Figure 4.. Acute alcohol increases Bcl-3– p50 complex formation.

(A) RAW 264.7 macrophages were stimulated with 100 ng/ml LPS or 50 mM ethanol or pretreated with ethanol as indicated and later challenged or not with LPS for 30 min. Equal amounts of nuclear proteins (∼300 μg) were immunoprecipitated with anti-p50 antibody or IgG (a negative control), and immune complexes were captured with anti-Bcl-3 antibody. The results are representative of two independent experiments. (B) Equal amount of whole cell proteins (300 μg) isolated from the livers of saline-treated mice (lanes 1–3), alcohol binge-treated mice (lanes 4–6), LPS-treated mice (lanes 7–9), and alcohol binge-treated mice challenged with LPS (lanes 10–12) were immunoprecipitated with anti-Bcl3 antibody or IgG control (lane 13) and immunoblotted (IB) with anti-p50 antibody. For loading control, equal amount of nuclear (A) or whole cell proteins (B) were loaded on separate gels and probed with anti-tata-binding protein (A) or actin (B).

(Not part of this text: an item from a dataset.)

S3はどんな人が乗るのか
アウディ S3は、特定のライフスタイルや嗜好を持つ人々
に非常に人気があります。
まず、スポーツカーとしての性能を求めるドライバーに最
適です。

Figure 5.. Acute alcohol pretreatment increases Bcl-3 and p50 binding at the TNF-α promoter.

(A) Schematic representations of κb sites to the TNF-α promoter. (B–E) RAW 264.7 macrophages were stimulated with 50 mM ethanol or 100 ng/ml LPS or pretreated with alcohol for 7 h and challenged with LPS for 30 min and processed for ChIP analysis. The sonicated chromatin was immunoprecipitated with anti-p50 or anti-Bcl-3 or IgG antibody and reverse cross-linked with NaCl at 65°C, and finally, DNA was eluted with the Qiagen kit. The eluted DNA was analyzed by semiquantitative PCR with the primers specific to κB sites of TNF-α promoter. The densitometery data are shown as a bar graph from two independent experiments. Solid lines (B and D) indicate that samples were run on the same gel, however lanes were broken and pasted to a new position to present the data.

Figure 6.. Knockdown of Bcl-3 prevents acute alcohol-induced inhibition of TNF-α.

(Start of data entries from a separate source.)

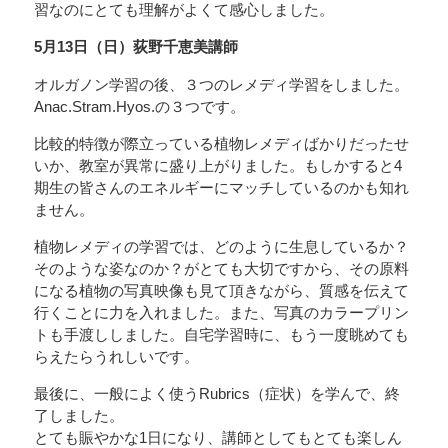
習なのにとても理解がよくて感心しました。
5月13日（日）荻野千恵美講師
オルガノン学習の後、３つのレメディ学習をしました。
Anac.Stram.Hyos.の３つです。
比較的特徴が際立っている植物レメディばかりだったせ
いか、教室が異常に盛り上がりました。もしかすると4
期生の皆さんのエネルギーにマッチしているのかも知れ
ません。
植物レメディの学習では、どのように生息しているか？
そのような姿なのか？がとても大切ですから、その原料
になる植物の写真映像も見て頂きながら、質感を伝えて
行くことに力を入れました。また、写真のカラープリン
トも手渡ししました。自宅学習時に、もう一度眺めても
らえたらうれしいです。
最後に、一般によく使うRubrics（症状）を学んで、終
了しました。
とても賑やかな1日になり、講師としてもとても楽しん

(A–D) RAW 264.7 macrophages were transfected with Bcl-3 or control siRNA. (A and B) Knockdown efficiency of Bcl-3 siRNA was checked at the mRNA and protein levels by real-time PCR and Western blot analysis, respectively. (C) After 48 h of transfection, cells were stimulated or not with 100 ng/ml LPS or 50 mM ethanol, followed by LPS stimulation for 30 min, and total RNA was harvested and subjected to real-time PCR for TNF-α mRNA levels. The data were normalized to 18S and represent fold change compared with unstimulated cells. (D) For TNF-α production, cells were stimulated or not with LPS or ethanol and LPS for 6 h, and supernatants were collected and analyzed by ELISA after 72 h of the transfection. The data are presented as the mean value (sd as error bars) of at least three independent experiments (*P<0.05 vs. unstimulated cells; ^#P<0.05 compared with LPS alone-treated cells). ANOVA was used for statistical analysis.

Figure 7.. Binge alcohol administration induces Bcl-3 in mice in response to LPS challenge.

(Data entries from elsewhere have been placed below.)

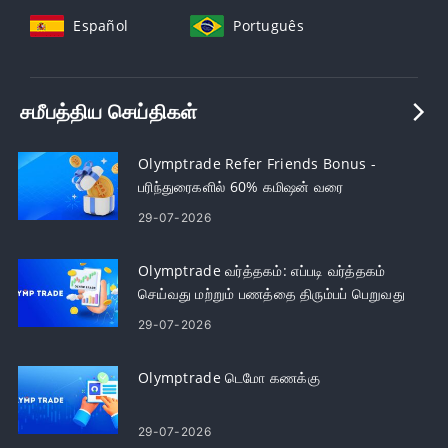
Español
Português
சமீபத்திய செய்திகள்
Olymptrade Refer Friends Bonus -
பரிந்துரைகளில் 60% கமிஷன் வரை
சம்பாதிக்கவும்
29-07-2026
Olymptrade வர்த்தகம்: எப்படி வர்த்தகம்
செய்வது மற்றும் பணத்தை திரும்பப் பெறுவது
29-07-2026
Olymptrade டெமோ கணக்கு
29-07-2026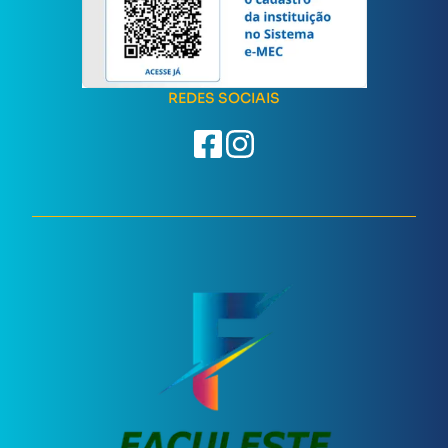
REDES SOCIAIS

Eight-week-old C57BL/6J female mice were orally gavaged with alcohol (n=6; 5 g/kg) or sucrose (n=4), as described in Materials and Methods. Three days later, mice received saline or LPS (0.5 mg/kg) i.p. for 3 h and were euthanized (n=4–6). (A, B, and D) Total RNA was isolated from the livers and processed to analyze the expression of Bcl-3 (A), TNF-α (B), and IL-10 (D) by real-time PCR using gene-specific primers and normalized to 18S. The protein levels of TNF-α (C) and IL-10 (E) were measured in the serum by ELISA. Data represent mean ± sem (*P<0.05 compared with saline-treated mice). ANOVA was used for statistical analysis.